There may be hidden chambers in Tutankhamun’s tomb

As is revealed by high resolution scans

High resolution scanning performed in King Tutankhamun’s tomb has revealed there is at least one hidden chamber in the tomb. The announcement was made on Thursday at a press conference.

Egyptian Antiquities Minister Mamdouh al-Damaty and Egyptologist Nicholas Reeves announced at a press conference that the tomb of King Tutankhamun, which is significantly smaller than those of other pharohs, may include a second burial at a hidden chamber behind the north wall.

According to Dr Reeves’ theory Tutankhamun was buried in what was originally Queen Nefertiti’s tomb, the primary wife of the Pharaoh Akhenaten.
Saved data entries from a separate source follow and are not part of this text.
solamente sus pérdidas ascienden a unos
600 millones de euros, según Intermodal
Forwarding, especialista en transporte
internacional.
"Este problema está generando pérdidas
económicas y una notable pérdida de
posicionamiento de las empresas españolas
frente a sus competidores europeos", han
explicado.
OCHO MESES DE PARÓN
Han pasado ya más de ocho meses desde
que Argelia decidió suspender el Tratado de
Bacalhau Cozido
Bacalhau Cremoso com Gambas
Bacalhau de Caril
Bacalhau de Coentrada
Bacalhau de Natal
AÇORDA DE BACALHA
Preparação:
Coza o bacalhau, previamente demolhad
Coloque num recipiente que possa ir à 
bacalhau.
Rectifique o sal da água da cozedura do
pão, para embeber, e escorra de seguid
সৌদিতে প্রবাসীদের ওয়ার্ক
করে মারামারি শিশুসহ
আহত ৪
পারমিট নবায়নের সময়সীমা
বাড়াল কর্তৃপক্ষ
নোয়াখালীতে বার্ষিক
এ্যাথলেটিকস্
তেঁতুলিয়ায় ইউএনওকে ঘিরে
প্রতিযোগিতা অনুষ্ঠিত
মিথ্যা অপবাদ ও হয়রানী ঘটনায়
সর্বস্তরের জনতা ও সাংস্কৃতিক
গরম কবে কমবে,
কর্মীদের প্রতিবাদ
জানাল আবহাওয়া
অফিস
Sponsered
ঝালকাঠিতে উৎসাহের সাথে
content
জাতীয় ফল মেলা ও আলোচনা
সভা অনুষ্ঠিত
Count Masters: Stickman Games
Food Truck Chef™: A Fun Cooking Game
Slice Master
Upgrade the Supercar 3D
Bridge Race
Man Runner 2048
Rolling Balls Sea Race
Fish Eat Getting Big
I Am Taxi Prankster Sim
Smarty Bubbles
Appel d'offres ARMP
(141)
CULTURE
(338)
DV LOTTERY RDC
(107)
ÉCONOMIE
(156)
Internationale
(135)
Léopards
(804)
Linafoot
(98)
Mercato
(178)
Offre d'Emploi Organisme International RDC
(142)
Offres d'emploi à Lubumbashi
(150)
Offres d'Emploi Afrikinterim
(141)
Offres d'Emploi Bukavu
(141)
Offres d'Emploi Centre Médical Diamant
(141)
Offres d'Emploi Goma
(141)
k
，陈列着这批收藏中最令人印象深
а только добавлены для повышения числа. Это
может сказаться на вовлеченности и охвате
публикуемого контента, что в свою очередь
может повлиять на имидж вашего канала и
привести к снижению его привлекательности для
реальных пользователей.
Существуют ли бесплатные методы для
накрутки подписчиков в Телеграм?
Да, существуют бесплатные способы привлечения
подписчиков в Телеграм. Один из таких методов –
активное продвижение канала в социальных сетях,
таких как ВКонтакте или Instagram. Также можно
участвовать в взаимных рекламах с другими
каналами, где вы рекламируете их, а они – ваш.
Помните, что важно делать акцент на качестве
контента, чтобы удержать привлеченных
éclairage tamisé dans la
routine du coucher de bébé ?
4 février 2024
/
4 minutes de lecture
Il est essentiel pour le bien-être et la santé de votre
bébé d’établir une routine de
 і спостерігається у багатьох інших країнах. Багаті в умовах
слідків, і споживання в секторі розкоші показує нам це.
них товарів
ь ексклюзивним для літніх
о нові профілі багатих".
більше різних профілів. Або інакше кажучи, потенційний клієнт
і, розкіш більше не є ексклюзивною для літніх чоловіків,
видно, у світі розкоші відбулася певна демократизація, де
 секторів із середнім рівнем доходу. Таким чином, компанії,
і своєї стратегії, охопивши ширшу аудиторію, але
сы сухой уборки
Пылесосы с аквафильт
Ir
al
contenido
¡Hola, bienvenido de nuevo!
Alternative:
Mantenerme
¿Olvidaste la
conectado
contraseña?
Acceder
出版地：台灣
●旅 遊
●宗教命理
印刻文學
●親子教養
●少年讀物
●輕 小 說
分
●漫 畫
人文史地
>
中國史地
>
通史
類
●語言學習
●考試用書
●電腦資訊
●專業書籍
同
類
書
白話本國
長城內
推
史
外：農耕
The theory has caused dispute among experts, some of which argue that she was buried in Amarna, where her bust was found in 1921, while others, including Reeves, believe that she outlived her husband Akhenaten and therefore could be buried in King Tutankhamun’s tomb.

The tomb of Tutankhamun was discovered in the Valley of the Kings, in Luxor, in 1922 by British Egyptologist Howard Carter. It was the most intact ever discovered in Egypt, while archaeologists found around 2,000 objects inside. According to Dr Reeves’ theory, it was originally Queen Nefertiti’s tomb and Tutankhamun might have been her son, therefore he was buried at the site.

According to Antiquities minister, scans had been conducted so that more information could be collected. The scans will be sent to Japan for further analysis and the results are expected in about a month. Mr Damaty also said that now radar studies had to be carried out at the site, planned to begin within the next three months.